--- Study text ---
•••••
Writing off the ideological configurations of institutional American Judaism, what Neusner did not understand is the power of the vicarious to organize collective action, and what he could not anticipate when he coined his phrase in the 1980s was the power of the internet to circulate Holocaust objects in digital form.

Coupled with the Confederate Flag, today the swastika is almost ubiquitous. Back in business, the Shoah has since surged back into the center of American life with the 2015 campaign of Donald Trump and his election in 2016. Almost no one saw it coming, the rise of white nationalism, anti-black and Mexican racism, anti-Semitism, and Islamophobia in this country and in Europe with white supremacists and neo-Nazis at large in the world. The Jewish world has been inundated by anti-Semtic memes, hate speech online, cemetery desecration, bomb threats to schools and Jewish community centers, and two active synagogue shootings, all inspired, at least in this country, in some way or another by the President. It has only been since the election of Trump and the hatreds dredged up by him that so many more Jewish institutions seek out the protection of armed guards. Offline and online, it’s in this current environment that Holocaust objects quickly heat up.

Now put into common play and alongside the swastika, “Never Again” is one such object. From Meir Kahane to Menachem Begin, to Benjamin Netanyahu, it has been the Jewish right that perfected the art of manipulating Holocaust objects. The routine weaponization of the Holocaust and the reification of its memory by cheap gestures, the very slogan “Never Again,” all of this used to be met with suspicion by critical thinkers, especially on the left. What’s different today is that the Jewish left, especially young people, and also Jewish academics, put their own hand to it, responding now from inside the seamless object-environment that has developed around the production of Holocaust memory.

With the rise of Trump and the fascist right in this country and in Europe, with asylum seekers and migrants from Central America left to rot in festering internment camps, the horrible urgency of now pushes Jewish trauma and Jewish slogans and other Holocaust objects into the center of American Jewish life. Jews on the right, orthodox and non-orthodox, are at peace with this. According to polls, an overwhelming majority of American Jews feels less safe than ever before and puts the blame squarely on President Trump, from whose person, it would seem, most American Jews recoil with disgust and fear.
•••••
[Saved data entries]
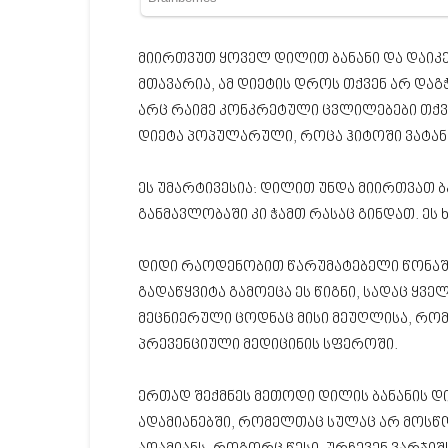
მიირთვუთ ყოველ დილით ბანანი და დაიკ
მთავარია, ამ დიეტის დროს თქვენ არ და
არც რაიმე კონკრეტული ცვლილებები თქვე
დიეტა პოპულარული, როცა ჰიტოში ვატანა
ეს უმარტივესია: დილით უნდა მიირთვათ ბ
განმავლობაში კი ჭამთ რასაც გინდათ. ეს
დიდი რაოდენობით წარუმატებელი წონაში
გადაწყვიტა გამოეცა ეს წიგნი, სადაც ყვ
მეცნიერული ცოდნაც მისი მეუღლისა, რომ
პრევენციული მედიცინის სფეროში.
ერთად შექმნეს მეთოდი დილის ბანანის დ
ადამიანებში, რომელთაც სულაც არ მოსწ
•••••
--- Actions to take ---
1 - In the essay on Holocaust memory, condense the paragraph beginning "Now put into common play" into a short bulleted list that keeps its main facts.
2 - Pick up the essay on Holocaust memory after its final sentence and continue it.

--- Responses by task ---
1 -
- Like the swastika, "Never Again" is a Holocaust object now in common use.
- The Jewish right, from Meir Kahane to Menachem Begin to Benjamin Netanyahu, perfected the art of manipulating such objects.
- Critical thinkers, especially on the left, once viewed the weaponization of the Holocaust and slogans like "Never Again" with suspicion.
- Today the Jewish left, especially young people, and Jewish academics use these objects too, working from inside the environment that produces Holocaust memory.

2 -
That Holocaust objects are hot to the touch is why they demand careful and circumspect handling. But there is no moratorium to memory. Gentile philosemites on the right and the left marshal Jewish memory against each other, while the moral nihilism of the Jewish right (for whom there is nothing but Jewish trauma) meets the moral narcissism of the new-new Jewish left (for whom Jewish trauma is a birthright). In this social free for all, brought to a boil, Holocaust objects freely circulate. Against the common belief that there are “lessons to be drawn from the Holocaust, it could be argued just as easily and with some critical distance that Holocaust objects clarify nothing. They only addle the national conversation, in this country as they have in Israel, ever since Begin spied out Hitler hiding in Beirut.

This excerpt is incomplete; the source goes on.